International bandwidth to explode this year

The supply of international bandwidth to New Zealand is about to explode with two new satellites coming on-stream in the next year.

The supply of international bandwidth to New Zealand is about to explode with two new satellites coming on-stream in the next year.

Swedish telecommunications manufacturer Ericsson's partnership with Thai-based Shin Satellite will see one of the earth stations for the new IPStar satellite based in Auckland. IPStar will provide up to 45GBit/s connectivity between New Zealand and South East Asia.

Meanwhile French telecomms manufacturer Alcatel is also launching a new satellite, Worldsat 3, which will operate over the Pacific.

Worldsat 3 covers an area stretching from the Bearing Strait in the north down to New Zealand and from South East Asia across to the west coast of the US and is expected to be launched by the end of 2005. Already Boeing has signed on as a customer to allow it to equip its aircraft with broadband internet access for passengers.
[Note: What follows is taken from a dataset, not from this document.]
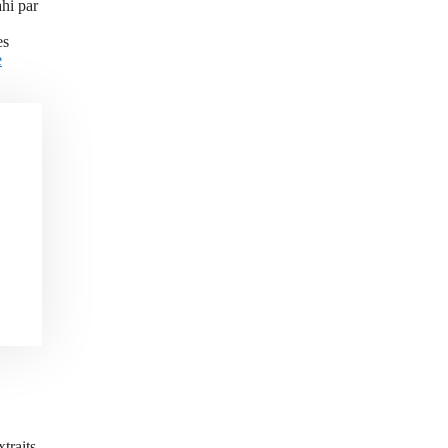
hi par
es
e
traits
Currently the bulk of New Zealand's international bandwidth is provided by the Southern Cross Cable, which is a joint venture between Telecom, with 50% shareholding, Australian telco Optus, with 40% and MCI with 10%. The cable provides 240GBit/s between New Zealand, Fiji, Australia and the west coast of the US and can be boosted to 480GBit/s relatively easily. The cable cost US$1.3 billion while each of the two satellites is expected to cost around US$400 million each.

Ericsson and Shin have bid for the government's last Project Probe broadband region, the extremely remote satellite-service region. The government has yet to announce a winner for that tender.

Shin expects the local end of the operation to be operational by the end of Q1 this year with gateway to be built in New Zealand expected to be operational by the middle of this year.